'Home Rule and Democracy Day' Proclaimed By Mayor and Council
Bronze plqaue to dedicate Rhodes Tavern to be erected
For more information contact: James Jones, Communications Director
202.462.6000 x12 office / 202.557.4864 mobile / firstname.lastname@example.org
June 6, 2002
A bronze plaque commemorating the historic Rhodes Tavern will be dedicated on Friday June 7, at 12:00 noon on the NE corner of 15th & F Streets, NW (Metropolitan Square). The Rhodes Tavern, Washington's first Town Hall and the birthplace of democracy in the District, was demolished in 1984.
Mayor Anthony A. Williams and the District of Columbia Council have declared June 7 "Home Rule and Democracy Day" in the District in recognition of Rhodes Tavern's role as a polling place in the election of a Council for the City of Washington on June 7, 1802. The plaque depicts the Tavern as a polling place in that first historic election. Congresswoman Eleanor Holmes Norton, Council Chairwoman Linda Cropp, Councilmember Jack Evans and other Councilmembers are scheduled to attend. Mayor Anthony Williams has been invited.
The importance of Rhodes Tavern to District residents is that its unique history demonstrates that the issues of democracy, home rule and representation in Congress have been around for more than 200 years. District residents have always wanted the blessings of liberty granted to the citizens of the 50 States. They continue to seek those blessings, including representation in Congress.
This year has three important bicentennial dates for the District. May 3 was the 200th anniversary of President Thomas Jefferson signing an Act of Congress authorizing an elected Council for the old City of Washington. June 7th is the 200th anniversary of the first election of that Council. Finally, June 14th will be the 200th anniversary of the first meeting of that Council, which held its meetings in the U. S. Capitol.
Next Friday, June 14, the present Council will hold a ceremonial meeting in the U. S. Capitol to commemorate the first Council (call Councilmember Jack Evans for more information: 202-724-8058).
Also, next Friday, a petition for D. C. voting rights in Congress will be submitted to Congress. A press conference will be held on June 14 at 12:00 noon in the Upper Senate Park. It was from a citizens' meeting at Rhodes Tavern that one of the first petitions for voting rights and self-government for the District of Columbia emanated in 1801.

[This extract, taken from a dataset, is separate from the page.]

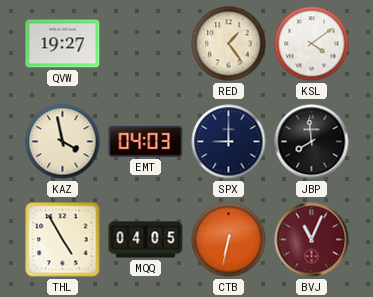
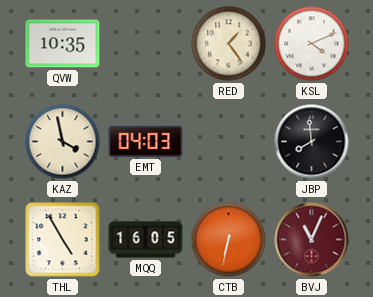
QVW: 19:27 -> 10:35
KSL: 4:09 -> 4:11
SPX: 9:00 -> none
MQQ: 04:05 -> 16:05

After a six-year effort to save it and have it incorporated into the Metropolitan Square development, the Rhodes Tavern was demolished in 1984. The Oliver T. Carr Company turned down all requests to save the Tavern on its historic site. In 1983, a ballot initiative to preserve it was overwhelmingly approved by District voters. Unfortunately, the D.C. Courts nullified the initiative to save Rhodes Tavern. The building was torn down on September 10, 1984, and Metropolitan Square was built. Subsequently, Metropolitan Square was sold to Boston Properties, the present owner. Mortimer Zuckerman, Chairman of Boston Properties, approved the placing of the first plaque in 1999, the 200th anniversary of the construction of Rhodes Tavern. That plaque outlines the history of the Tavern. The second plaque, also approved by Boston Properties, depicts how the building appeared in 1802 and shows the original Treasury building in the background. It is based on a watercolor by renowned local artist, Ken Frye. This painting will be present at the dedication.